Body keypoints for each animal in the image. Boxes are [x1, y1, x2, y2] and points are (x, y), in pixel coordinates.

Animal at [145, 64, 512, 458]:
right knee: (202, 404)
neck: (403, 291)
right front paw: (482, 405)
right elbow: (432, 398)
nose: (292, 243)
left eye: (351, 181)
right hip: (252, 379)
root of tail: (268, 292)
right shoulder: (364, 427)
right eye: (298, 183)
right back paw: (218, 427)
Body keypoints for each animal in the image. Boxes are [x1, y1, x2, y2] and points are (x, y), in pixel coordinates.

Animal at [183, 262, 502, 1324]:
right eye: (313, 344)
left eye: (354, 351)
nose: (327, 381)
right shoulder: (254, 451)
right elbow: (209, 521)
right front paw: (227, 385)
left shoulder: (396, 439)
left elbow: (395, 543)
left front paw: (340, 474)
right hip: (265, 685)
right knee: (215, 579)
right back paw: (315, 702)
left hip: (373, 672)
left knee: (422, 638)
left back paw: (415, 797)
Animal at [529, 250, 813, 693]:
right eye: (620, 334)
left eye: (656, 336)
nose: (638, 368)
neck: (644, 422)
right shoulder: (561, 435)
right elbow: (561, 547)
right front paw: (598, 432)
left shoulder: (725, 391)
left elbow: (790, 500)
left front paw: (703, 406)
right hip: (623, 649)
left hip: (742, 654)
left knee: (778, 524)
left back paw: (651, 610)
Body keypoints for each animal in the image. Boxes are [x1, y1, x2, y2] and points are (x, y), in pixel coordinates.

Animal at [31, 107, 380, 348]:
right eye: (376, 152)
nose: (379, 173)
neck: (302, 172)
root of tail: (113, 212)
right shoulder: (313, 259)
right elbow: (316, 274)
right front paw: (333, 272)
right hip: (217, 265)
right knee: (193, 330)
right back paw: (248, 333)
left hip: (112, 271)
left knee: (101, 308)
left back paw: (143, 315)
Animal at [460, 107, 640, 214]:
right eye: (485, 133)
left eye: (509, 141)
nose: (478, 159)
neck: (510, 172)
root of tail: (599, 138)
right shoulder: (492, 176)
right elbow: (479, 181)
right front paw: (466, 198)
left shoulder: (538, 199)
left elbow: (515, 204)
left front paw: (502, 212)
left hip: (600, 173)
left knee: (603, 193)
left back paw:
·····
Lines from the one containing "left shoulder: (725, 391)" through the end of the entries above must be copied exactly; include both ends and no other lines.

→ **TASK RESULT**
left shoulder: (725, 391)
left elbow: (790, 500)
left front paw: (703, 406)
right hip: (623, 649)
left hip: (742, 654)
left knee: (778, 524)
left back paw: (651, 610)
Body keypoints for each animal in the image. Boxes are [x1, y1, x2, y2] and points are (x, y), in pixel coordinates.

Animal at [31, 107, 380, 348]:
right eye: (376, 152)
nose: (379, 173)
neck: (302, 172)
root of tail: (113, 212)
right shoulder: (313, 259)
right elbow: (316, 274)
right front paw: (333, 272)
right hip: (217, 265)
right knee: (193, 330)
right back paw: (248, 333)
left hip: (112, 271)
left knee: (101, 308)
left back paw: (143, 315)
Animal at [460, 107, 640, 214]:
right eye: (485, 133)
left eye: (509, 141)
nose: (478, 159)
neck: (510, 172)
root of tail: (599, 138)
right shoulder: (492, 176)
right elbow: (479, 181)
right front paw: (466, 198)
left shoulder: (538, 199)
left elbow: (515, 204)
left front paw: (502, 212)
left hip: (600, 173)
left knee: (603, 193)
left back paw:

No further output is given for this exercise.